# Can quantum disentanglement be triggered by time dilation?

The question is really one question that leads to the final one:

1. Is it possible to realize a qubit that naturally flips between two quantum states on a definite and fixed period without any ongoing external stimulation?

2. If so, if such a qubit were forced into entanglement with another such oscillating qubit and then one of the qubits accelerated up to very near light-speed, would relativistic time dilation lead to disentanglement/desynchronization of these two "qubit clocks"?

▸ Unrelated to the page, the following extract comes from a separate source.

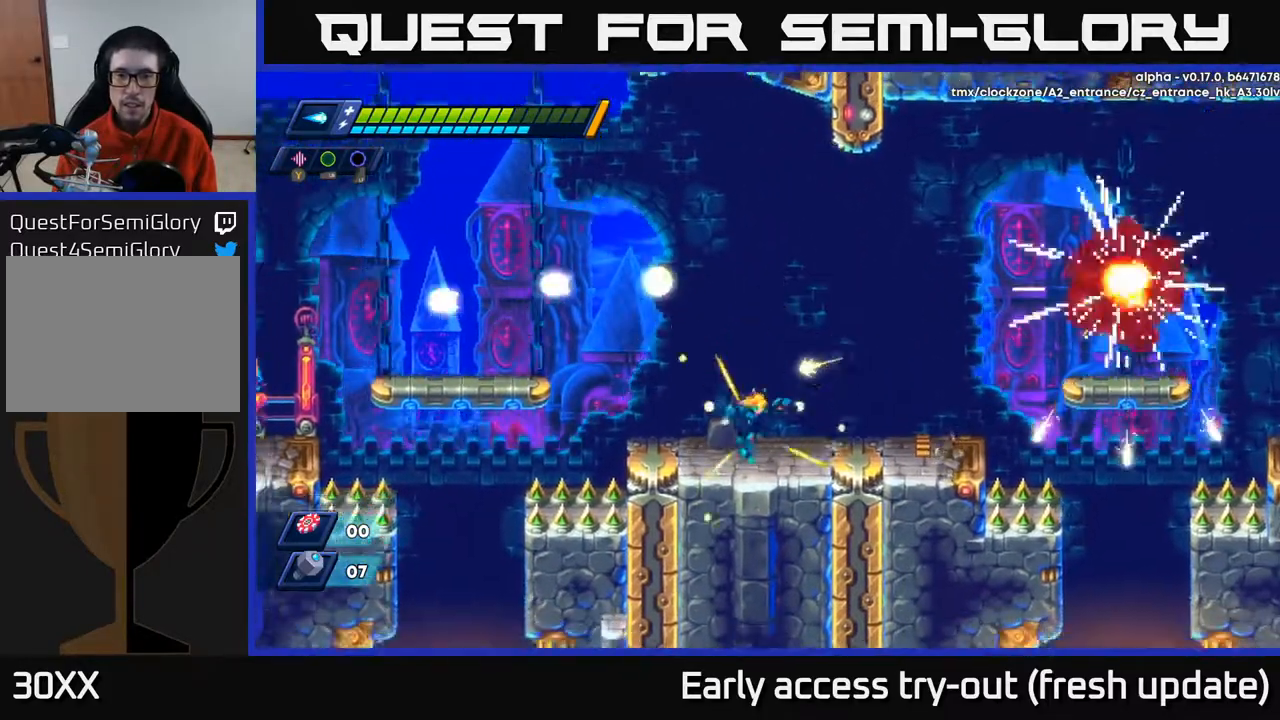
{"buttons": ["A", "R2", "DPAD_RIGHT"], "left_stick": "center", "right_stick": "center", "events": [[33, "DPAD_RIGHT", "down"], [100, "R2", "down"], [467, "A", "down"]]}
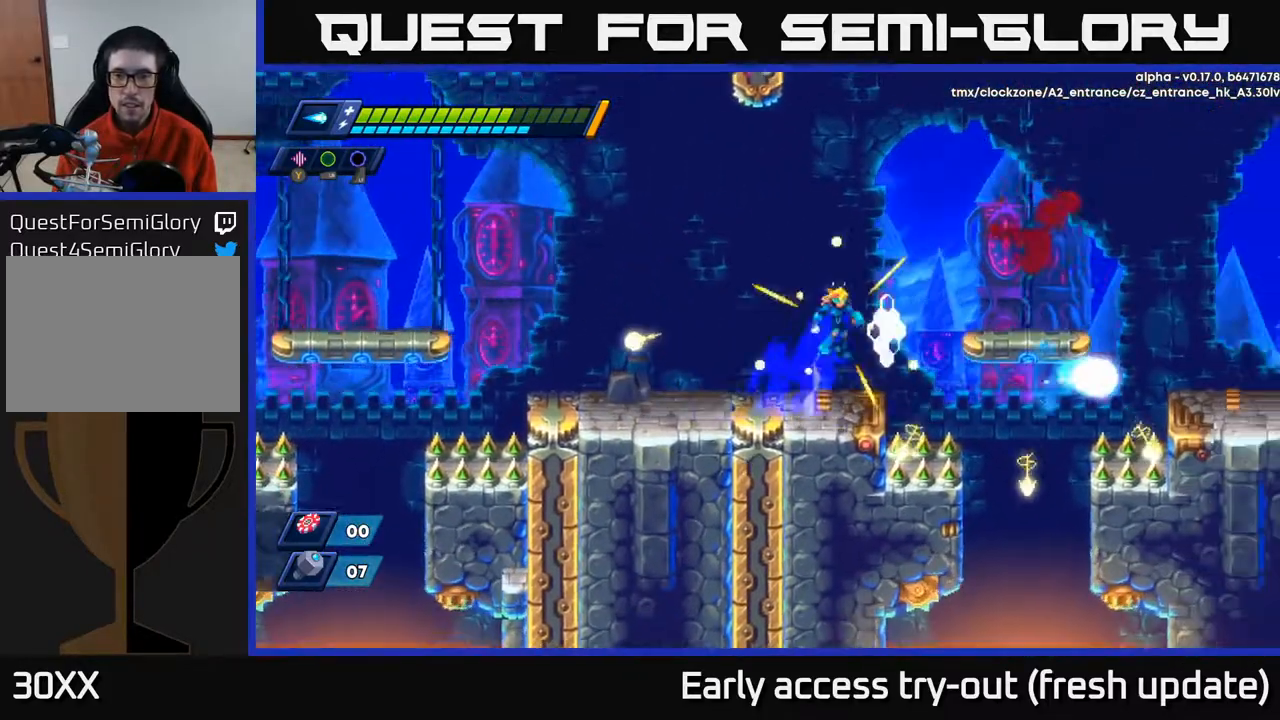
{"buttons": ["DPAD_RIGHT"], "left_stick": "center", "right_stick": "down", "events": [[350, "A", "up"], [367, "R2", "up"], [500, "right_stick", "down"]]}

• why was this question downvoted? – Oke Uwechue Aug 27 at 15:11

(1) Yes. A simple example is when the two states are not eigenstates of the energy operator. Imagine that the two lowest energy eigenstates are $$|1\rangle$$ and $$|2\rangle$$, with energy $$E_1$$ and $$E_2$$ respectively, and form a superposition state from them.
A good example are the two lowest energy states of a 1D double well, where $$|1\rangle$$ would be the lowest energy symmetric and $$|2\rangle$$ the anti-symmetric state. The states $$|+\rangle=(|1\rangle+|2\rangle)/\sqrt{2}$$ and $$|-\rangle=(|1\rangle-|2\rangle)/\sqrt{2}$$ would then correspond to having the system in the left or right well respectively. But if placed in state $$|+\rangle$$ at $$t=0$$ the state will evolve as $$(|1\rangle e^{-iE_1t/\hbar}+|2\rangle e^{-iE_2t/\hbar})/\sqrt{2}$$, wobbling back and forth between the two wells at a frequency set by the difference in energy between the two states.